Growing evidence suggests that dietary supplementation with AA confers beneficial effects on stress (Yin et al., 2015). As an essential BCAA, the metabolic roles for l-leucine go far beyond serving exclusively as a substrate for de novo protein synthesis. A recent study shows that leucine regulates protein and lipid metabolism in animals, resulting in enhanced cellular respiration and energy partitioning (Duan et al., 2015). mTOR regulates multiple cellular functions including translation in response to nutrients, especially leucine. Exercise, insulin, IGF1, and AA stimulate muscle protein synthesis partially through the activation of the mTOR pathways (Bolster et al., 2004; Deldicque et al., 2005). Although insulin alone can increase muscle protein synthesis in animals, some AAs (particularly leucine) appear to be much more potent anabolic agents (Crozier et al., 2005; Kimball & Jefferson, 2006). The results of this study demonstrate that breast yield was enhanced in leucine-fed chickens compared with dietary alanine. In addition, the in vitro data indicate that the dexamethasone-induced suppression of protein synthesis was restored to a normal level after leucine treatment. The phosphorylation of mTOR was also increased, but p70S6K phosphorylation was not significantly increased (p = 0.095, even at the low dose), during leucine exposure compared with dexamethasone treatment. Similarly, our in vivo data in the re-feeding state show that the phosphorylation of mTOR and p70S6K in chickens treated with dexamethasone + leucine was increased compared with the dexamethasone groups. These results suggest that dexamethasone-suppressed protein synthesis is alleviated by leucine, possibly through an mTOR-dependent pathway. The results imply that the suppression of myoblast protein synthesis and muscle development induced by glucocorticoids is energy dependent, and that nutrition supplementation could relieve the stress response. These findings in chickens agree with a result in mammals (Kong et al., 2014), which revealed that AA administration promoted cell proliferation and protein synthesis by stimulating the mTOR-signaling pathway.

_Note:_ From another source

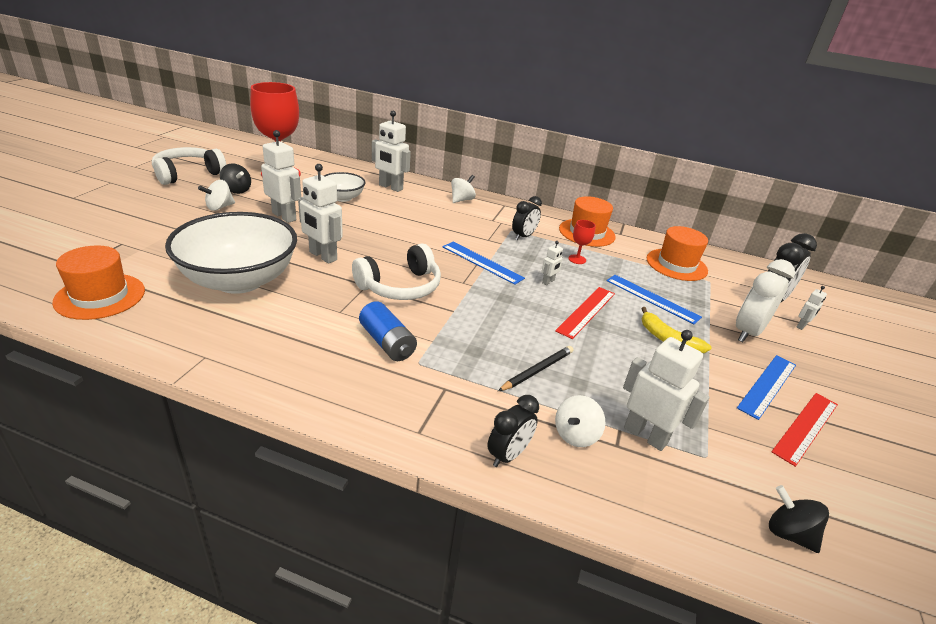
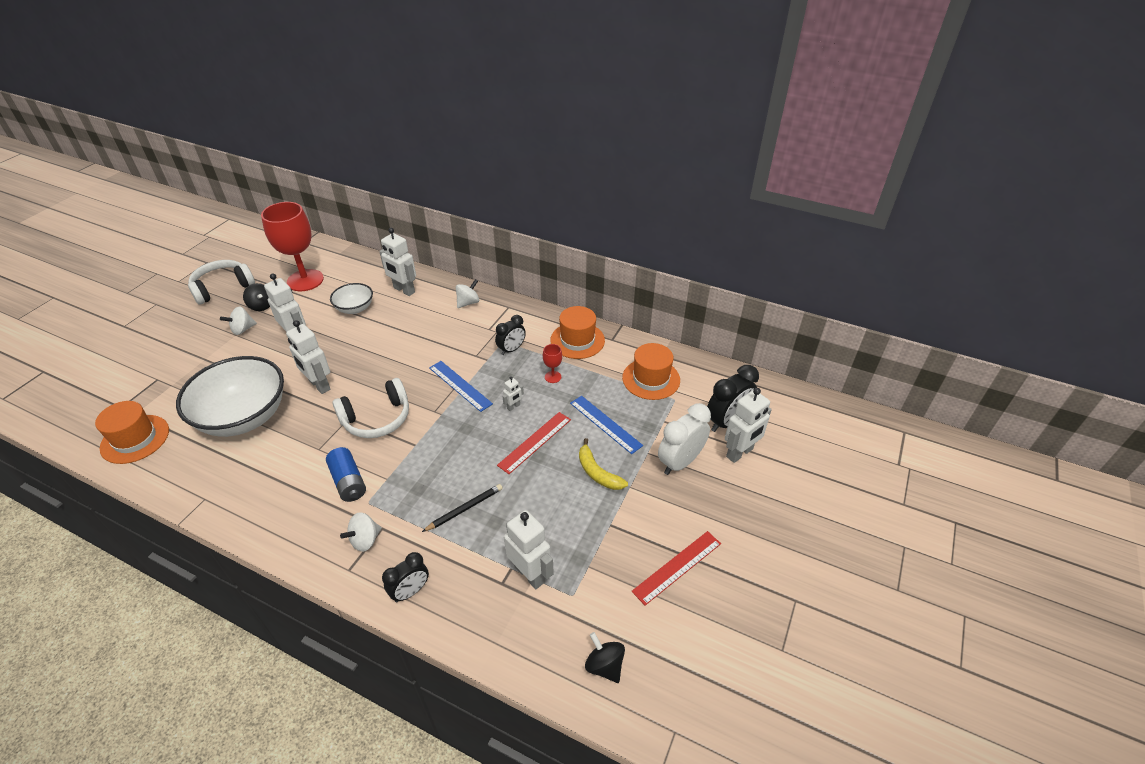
camera: 10 degrees right, 10 degrees up
(575, 435) = (471, 573): white spinning top -> white spinning top (365, 540)
(767, 385) = (666, 523): blue ruler -> none
(801, 326) = (740, 453): white robot -> white robot, size x2.06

In conclusion, the effect of glucocorticoids on skeletal muscle development and myoblast protein synthesis was investigated in broiler chickens. The results indicate that dexamethasone suppresses the normal increase in body mass and skeletal muscle growth. Phosphorylation of the mTOR and AMPK pathways was inhibited by the dexamethasone treatment, suggesting that the suppressed mTOR and AMPK pathways are likely involved in retarding muscle development and myoblast protein synthesis by glucocorticoids, but the mTOR pathway is a critical point linking protein synthesis. Furthermore, the results also indicate that leucine may stimulate the mTOR pathway and protein synthesis and then reverse the effects of the dexamethasone treatment, suggesting a need for energy supplementation during stress perturbatation.

Declaration of interest

The authors report no conflicts of interest. This work was supported by grants from the National Natural Science Foundation of China (Nos. 31272467 and 31301993).